I’m not really clear on
exactly
what happened.  I was at a ball, unless it was a dinner party or someone’s birthday, or maybe a wedding.  It was, at any rate, an excuse for wealthy people and people who knew wealthy people to get dressed up in whatever clothes were fashionable at the time and drink, dance, and act scandalous in ways that would sound immensely tame and boring to anyone not of that era. 

I’d been having little problems here and there over the course of the month leading up to the evening in question, but nothing I couldn’t handle. A racing heart here, an imaginary demon there, and sure, I mistook a carriage man for a Bantu tribesman and ended up speaking the wrong language for a little while, but I was sure I had it under control.

You tell yourself these things.

The night of the ball I was chatting up an old friend named Cornelius, and we were on the subject of hunting, and the guests were dancing in that annoyingly coordinated way they used to, when somehow I became convinced there was a dragon at the other end of the hall and my friend Cornelius was in fact my much, much older friend Gilgamesh (yes, that Gilgamesh) and we had to defend the room.  So I charged right down the middle of the dancing line with my friend’s decorative sword, and would likely have completely destroyed the three-tiered cake at the far end of the hall with it had I not been intercepted and tackled by two of Cornelius’s men.

Later that evening I discovered myself resting comfortably in a leather chair in a lovely English study attached to the men’s club not far from the scene of my social
faux pas
.  I don’t recall how I got there, how long it took, how many people were involved, or when the brandy ended up in my hand.  What I do remember—probably the moment I became lucid again—was noticing Cornelius in a chair opposite me, sipping from his own glass and taking his time with a cigar. I couldn’t tell you how long we’d been sitting there.

“How do you feel?” he asked once it was clear my senses had been regained.  I don’t know what indicators he used; perhaps my eyes just stopped wandering around the room.

“This is good brandy,” I said.  “Can I have some more?”

He made a gesture and a man came over from the other side of the room with the bottle, and refilled my snifter.  Having people around to do that is why one strives to be rich.


Now
how do you feel?” he asked.

“I feel very well, thank you.  Why?”

“Do you know who I am?”

“Of course, Cornelius.”

“You called me by another name earlier this evening.  I couldn’t tell you what that name was.  Nobody could understand what you were even speaking, but you became highly agitated as regards the baked confections.”

He continued in this way to describe my actions, and only then did I recall what I
thought
had been going on.  The gibberish he described me using was actually Akkadian.  It’s just as well nobody there understood it, insofar as a man in a formal suit waving a dull short sword and screaming about dragons would have only been worse, somehow, than one who was evidently speaking in tongues.

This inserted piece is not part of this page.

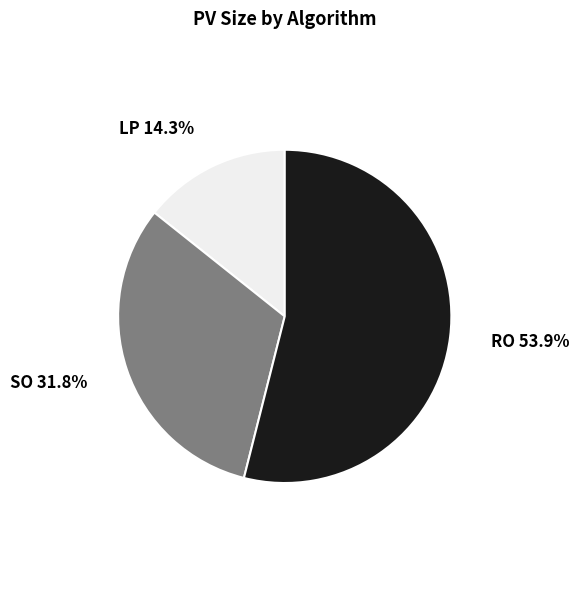

Is there a majority slice in this chart?

Yes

“I feel much better now,” I said.

“I’m glad.”

My friend was an aging patriarch of a decently well-off family.  He had the physique of a man who had once been very active, which explained his tendency to attend formal events with a sword.  Unless that was a symbol of some sort of military service.  It was difficult for me to tell the difference, because I remember when people walked around with swords all the time, and that was still a true thing in certain parts of the world in this period.  We had not yet reached the stage where guns were commonplace.

Cornelius wasn’t a man to be trifled with, so when he fell into a long silence, sipping and smoking and watching me—perhaps to see if I was only pretending to be sane—I sat quietly and enjoyed my brandy and waited to hear what else he had to say.  Clearly, there was more to be expected from him.